Software/Android/アプリケーション開発テキスト

Chapter 1 : 開発環境構築

 この章ではAndroidアプリケーションの開発環境構築について解説します。

 Androidアプリケーション開発を行う際に必要な環境は以下のとおりです。

  • オペレーティングシステム(以下いずれか)
    • Windows XP(32bit)、Windows Vista(32/64bit)、Windows 7(32/64bit)
    • Mac OS X 10.5.8以降(x86版のみ)
    • Linux(Ubuntu Linux 8.04以降、Lynx Lucid)
      glibc 2.7以降、64bitディストリビューションの場合は32bitアプリケーションの実行環境が必要
  • 開発ツール
    • Java SE Development Kit(JDK)5もしくは6
    • Eclipse 3.5(Galileo)以降
    • Android SDK
    • Android Development Tools(ADT)プラグイン

 本稿ではオペレーティングシステムとしてWindowsを使用し、Eclipseはバージョン3.7(Indigo)を使用します。

1-1. JDKのセットアップ

 Java SEのダウンロードサイトからJDK(Java SE Develoepment Kit)をダウンロードします。

http://www.oracle.com/technetwork/java/javase/downloads/index.html

 上記サイトではランタイム環境(JRE)も配布していますが、必ずJDKを選択して下さい。

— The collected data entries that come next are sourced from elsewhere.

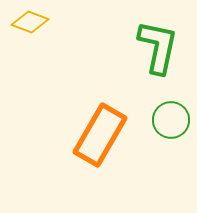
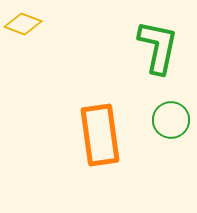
yellow diamond: moved 7 px left, 2 px down
orange rectangle: rotated 38 degrees counterclockwise
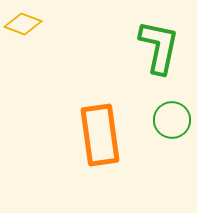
green L-shape: moved 1 px right
green circle: moved 1 px right
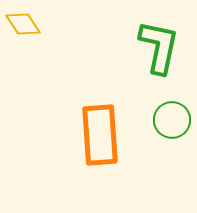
yellow diamond: rotated 36 degrees clockwise
orange rectangle: rotated 4 degrees clockwise
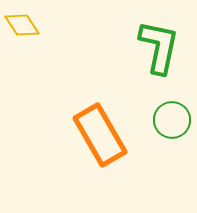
yellow diamond: moved 1 px left, 1 px down
orange rectangle: rotated 26 degrees counterclockwise
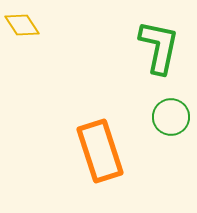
green circle: moved 1 px left, 3 px up
orange rectangle: moved 16 px down; rotated 12 degrees clockwise
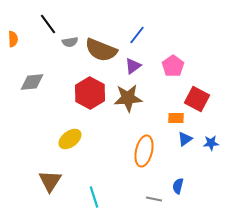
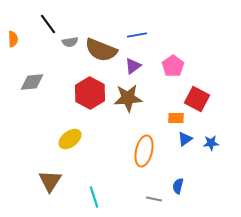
blue line: rotated 42 degrees clockwise
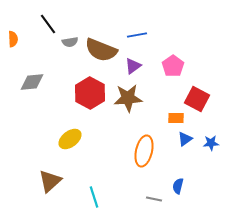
brown triangle: rotated 15 degrees clockwise
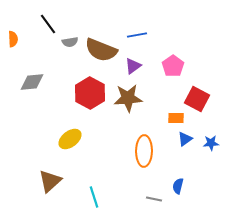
orange ellipse: rotated 12 degrees counterclockwise
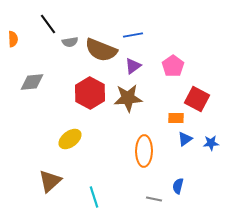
blue line: moved 4 px left
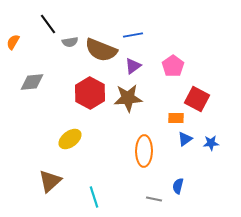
orange semicircle: moved 3 px down; rotated 147 degrees counterclockwise
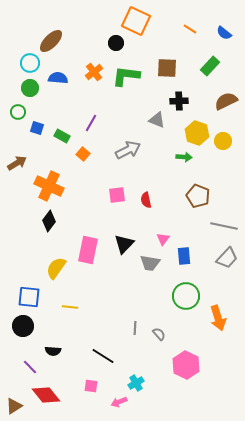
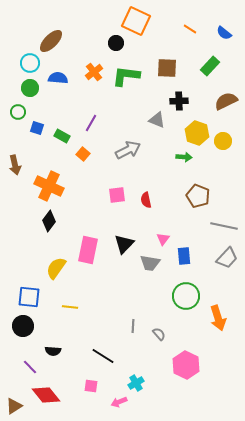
brown arrow at (17, 163): moved 2 px left, 2 px down; rotated 108 degrees clockwise
gray line at (135, 328): moved 2 px left, 2 px up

各オペレーティングシステム用のパッケージが置いてありますので、対応する物を選択します。インストールパッケージをダウンロードしたら、各プラットフォームのアプリケーションインストール手順に従ってセットアップを行います。


1-2. Eclipseのセットアップ

 EclipseのダウンロードサイトからEclipse IDE for Java Developersをダウンロードします。

http://www.eclipse.org/downloads/

 パッケージをダウンロードしたらセットアップしたい場所にzipファイルを展開するだけでインストールは完了します。その他特別な手順はありません。


1-3. ADTのセットアップ

 続いてAndroid開発プラグイン(Android Development Tools : ADT)をセットアップします。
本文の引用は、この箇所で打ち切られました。